If there appears a contradiction in the picture of Chesterton the
philosopher pondering on the Logos and Chesterton the child offering
trinkets to Our Lady, we may remember the Eternal Wisdom "playing in
the world, playing before God always" whose delight is to be with the
children of men.
CHAPTER XXXI
The Living Voice
CHESTERTON SPOKE ONCE of the keen joy for the intellect of
discovering the causes of things, but he was not greatly interested
in science. He would have said that although the physical sciences
did represent an advance in the grasp of truth it was, in the words
of Browning, only the "very superficial truth." He desired a
knowledge of causes that did not dwell simply on what was secondary
but led back to the First and Final Cause. To the mediaeval thinker,
science was fascinating as Philosophy's little sister: it was to
Philosophy what Nature was to man. Nature had been to St. Francis a
little lovely, dancing sister. Science had been to St. Thomas the
handmaid of philosophy. The modern world thought these proportions
fantastic. Huxley used Nature as a word for God. Physical Science had
ousted Philosophy.
An American friend lately told me of a girl who, asked if she
believed in God replied, "Sure, I believe in God, but I'm not nuts
about Him." Gilbert was not "nuts" about Science: therefore in a
world that saw nothing else to be "nuts" about he was called its
enemy. And as with other things taken more solemnly by most moderns
he preferred to get fun out of the inventions of the age.

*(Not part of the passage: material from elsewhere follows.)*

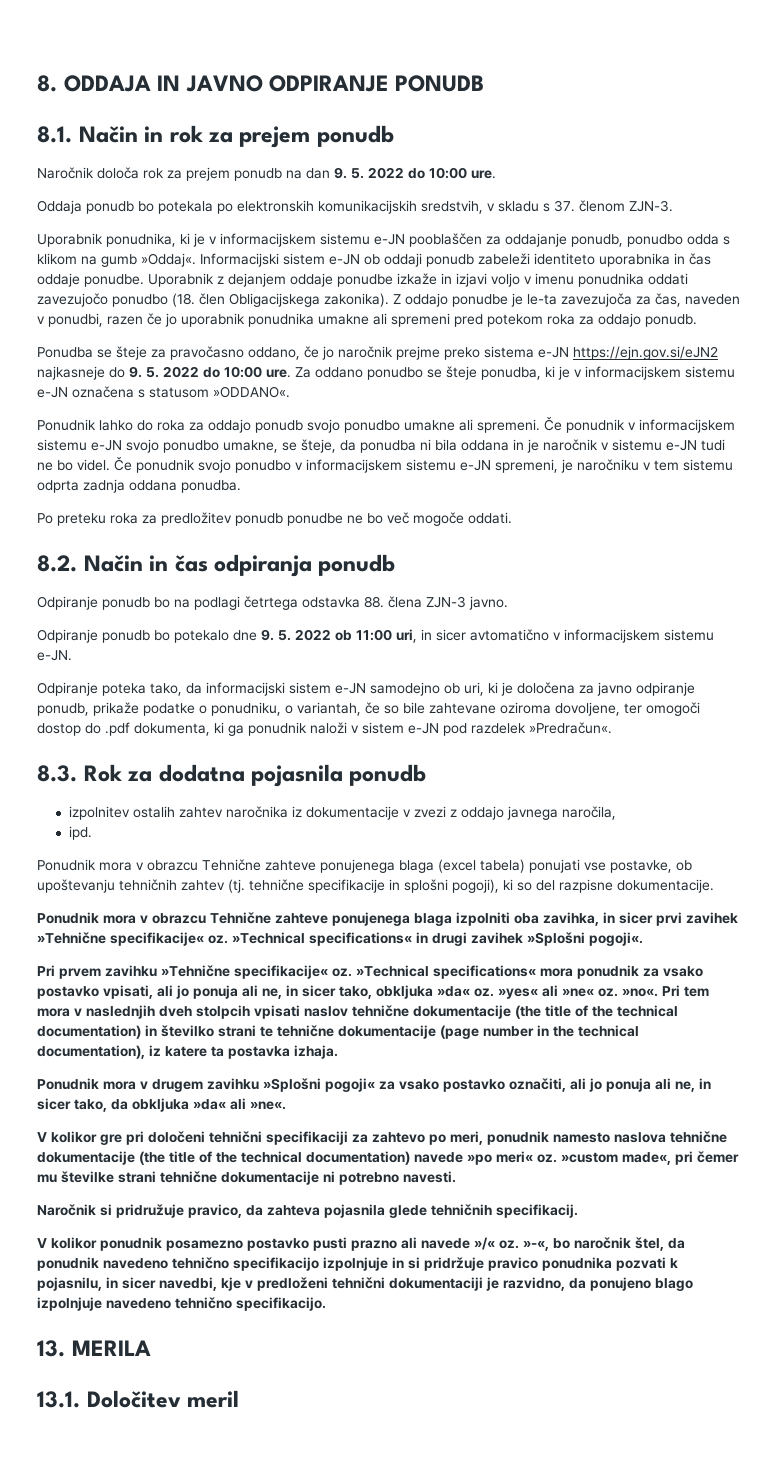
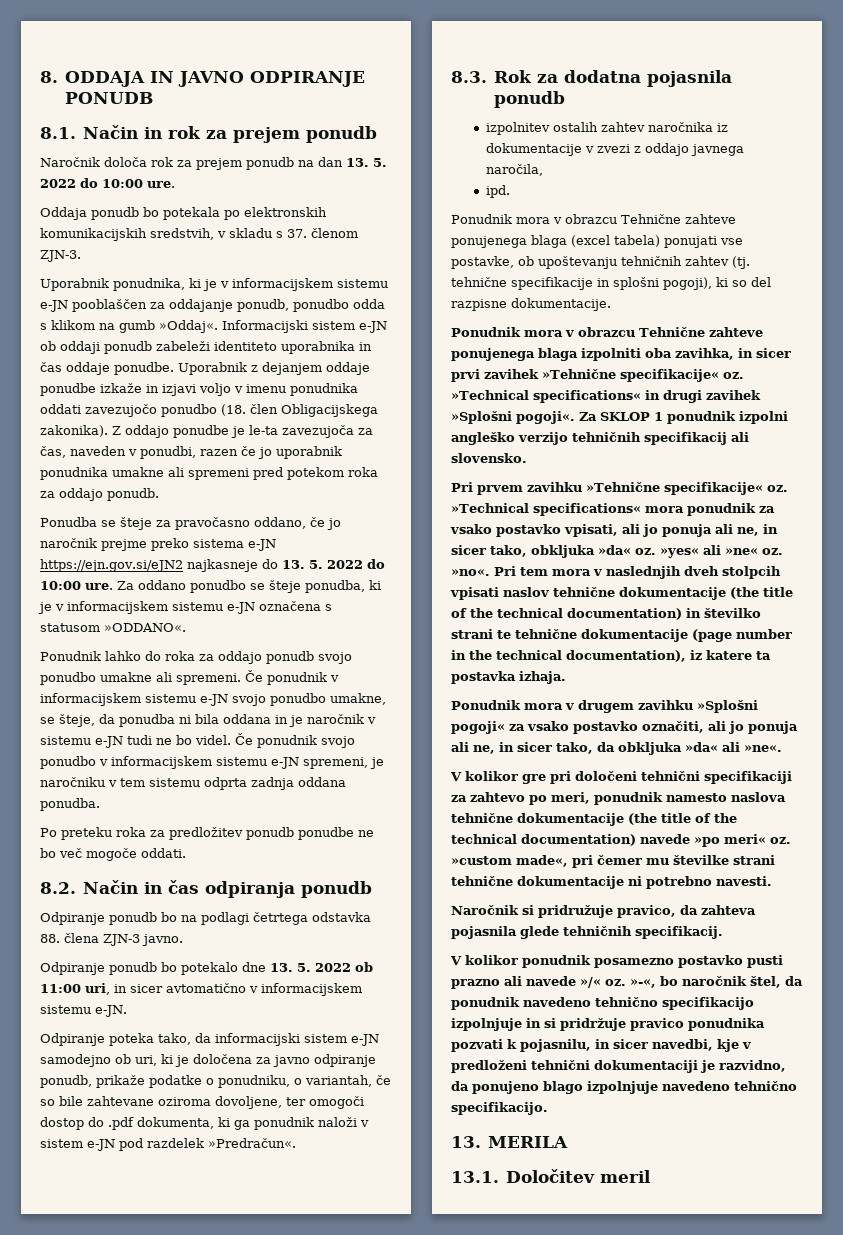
[334,167,347,179] 9. -> [346,158,369,167] 13.
[129,366,142,378] 9. -> [281,560,305,569] 13.
[261,629,274,641] 9. -> [270,963,293,972] 13.
(643, 939) none -> [579,411,788,424] [451,432,749,445] [451,453,527,463] Za SKLOP 1 ponudnik izpolni angleško verzijo tehničnih specifikacij ali slovensko.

He wrote in a fairly early number of _G.K.'s Weekly:_
ESKIMO SONG
. . . So that the audience in Chicago will have the advantage of
hearing Eskimos singing. (Or words to that effect.)
--_Wireless Programme_.
Oh who would not want such a wonderful thing
As the pleasure of hearing the Eskimos sing?
I wish I had Eskimos out on the lawn,
Or perched on the window to wake me at dawn:
With Eskimos singing in every tree
Oh that would be glory, be glory for me!